Más
Un bonito y significativo adorno religioso, muy original. Realizado en metal dorado, una caja pequeña que forma el arca de la alianza, con los tres elementos que contenía en la misma biblia, el maná, las tablas de la ley y la rama de Aarón.
Medida: 10 X 6 cm
¿CUALES ERAN LOS TRES OBJETOS QUE CONTENÍA EL ARCA DE LA ALIANZA?
El Arca de la Alianza no era un objeto cualquiera. Era el lugar más sagrado, donde Dios ordenó guardar tres elementos que resumían momentos clave entre Él y su pueblo. No eran simples recuerdos antiguos… cada uno llevaba un mensaje profundo que sigue teniendo significado hoy.
La Biblia lo describe claramente:
“En el arca… estaban una urna de oro que contenía el maná, la vara de Aarón que reverdeció, y las tablas del pacto.” — Hebreos 9:4
El primer objeto eran las tablas de piedra con los Diez Mandamientos. Estas tablas representaban el pacto. Dios había hablado en el monte y dejó su voluntad escrita. No eran solo normas, eran dirección. Eran la base para caminar correctamente. Recordaban que Dios no abandona a su pueblo a la confusión, sino que le muestra el camino.
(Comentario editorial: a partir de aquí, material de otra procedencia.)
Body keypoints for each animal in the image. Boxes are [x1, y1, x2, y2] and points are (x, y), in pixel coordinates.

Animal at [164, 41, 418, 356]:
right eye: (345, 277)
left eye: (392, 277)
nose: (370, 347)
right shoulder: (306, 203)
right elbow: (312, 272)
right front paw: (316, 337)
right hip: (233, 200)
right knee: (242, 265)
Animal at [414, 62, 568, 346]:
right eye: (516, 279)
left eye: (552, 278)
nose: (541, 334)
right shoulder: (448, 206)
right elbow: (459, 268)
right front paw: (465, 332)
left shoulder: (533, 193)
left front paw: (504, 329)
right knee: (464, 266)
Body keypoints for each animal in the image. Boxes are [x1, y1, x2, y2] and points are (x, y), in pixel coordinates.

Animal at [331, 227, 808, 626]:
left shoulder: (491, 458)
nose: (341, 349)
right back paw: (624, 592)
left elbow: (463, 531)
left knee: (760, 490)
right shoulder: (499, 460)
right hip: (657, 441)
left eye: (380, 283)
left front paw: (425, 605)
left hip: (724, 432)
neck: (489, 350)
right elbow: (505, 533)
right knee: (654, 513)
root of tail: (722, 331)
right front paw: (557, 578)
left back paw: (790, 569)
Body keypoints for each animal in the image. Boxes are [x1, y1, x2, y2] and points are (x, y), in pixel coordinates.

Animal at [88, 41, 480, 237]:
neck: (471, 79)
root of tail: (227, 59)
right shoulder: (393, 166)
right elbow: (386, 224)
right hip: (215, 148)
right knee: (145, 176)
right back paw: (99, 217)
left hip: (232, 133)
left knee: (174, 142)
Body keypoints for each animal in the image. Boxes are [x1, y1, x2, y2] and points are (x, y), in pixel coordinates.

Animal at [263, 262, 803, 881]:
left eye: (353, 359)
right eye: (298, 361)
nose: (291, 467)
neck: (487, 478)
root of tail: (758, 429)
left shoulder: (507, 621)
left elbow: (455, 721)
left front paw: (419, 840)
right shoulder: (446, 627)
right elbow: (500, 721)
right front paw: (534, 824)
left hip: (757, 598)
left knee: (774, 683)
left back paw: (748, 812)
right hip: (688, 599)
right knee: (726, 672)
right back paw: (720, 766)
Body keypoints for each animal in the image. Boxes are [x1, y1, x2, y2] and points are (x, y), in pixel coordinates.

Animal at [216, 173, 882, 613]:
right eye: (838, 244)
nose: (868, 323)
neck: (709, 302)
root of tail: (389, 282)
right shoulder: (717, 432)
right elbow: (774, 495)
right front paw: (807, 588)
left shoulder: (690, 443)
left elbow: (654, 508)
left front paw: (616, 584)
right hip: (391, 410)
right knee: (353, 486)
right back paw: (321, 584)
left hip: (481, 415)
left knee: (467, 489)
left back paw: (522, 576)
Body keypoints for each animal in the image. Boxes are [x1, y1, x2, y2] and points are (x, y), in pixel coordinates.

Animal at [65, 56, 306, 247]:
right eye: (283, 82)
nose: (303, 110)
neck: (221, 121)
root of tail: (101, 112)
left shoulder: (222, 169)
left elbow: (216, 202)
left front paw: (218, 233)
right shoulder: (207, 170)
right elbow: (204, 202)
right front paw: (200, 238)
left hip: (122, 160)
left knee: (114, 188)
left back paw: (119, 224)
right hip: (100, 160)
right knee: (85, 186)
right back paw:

El segundo objeto era la vasija de oro con maná. Ese alimento descendió del cielo cuando el pueblo estaba en el desierto y no tenía nada. Cada mañana aparecía lo necesario para ese día. El maná se convirtió en un recordatorio constante de que Dios provee incluso cuando no hay recursos visibles. Era la señal de que la dependencia en Dios trae sustento.
El tercer objeto era la vara de Aarón que floreció. Una vara seca, sin vida, que de repente dio brotes. Dios la hizo florecer para mostrar a quién había escogido. Este objeto hablaba de autoridad, pero también de algo más profundo: Dios puede traer vida donde parece no haber nada. Lo que está seco, Él lo hace reverdecer.
Tres objetos con tres mensajes claros.
Las tablas mostraban dirección.
El maná hablaba de provisión.
La vara florecida anunciaba vida y elección.
El Arca de la Alianza no guardaba sólo elementos físicos… guardaba la memoria viva de cómo Dios guía, sostiene y levanta. Y ese mismo mensaje sigue vigente: cuando no sabes qué hacer, Dios da dirección; cuando falta todo, Dios provee; y cuando algo parece muerto, Dios puede hacerlo florecer nuevamente.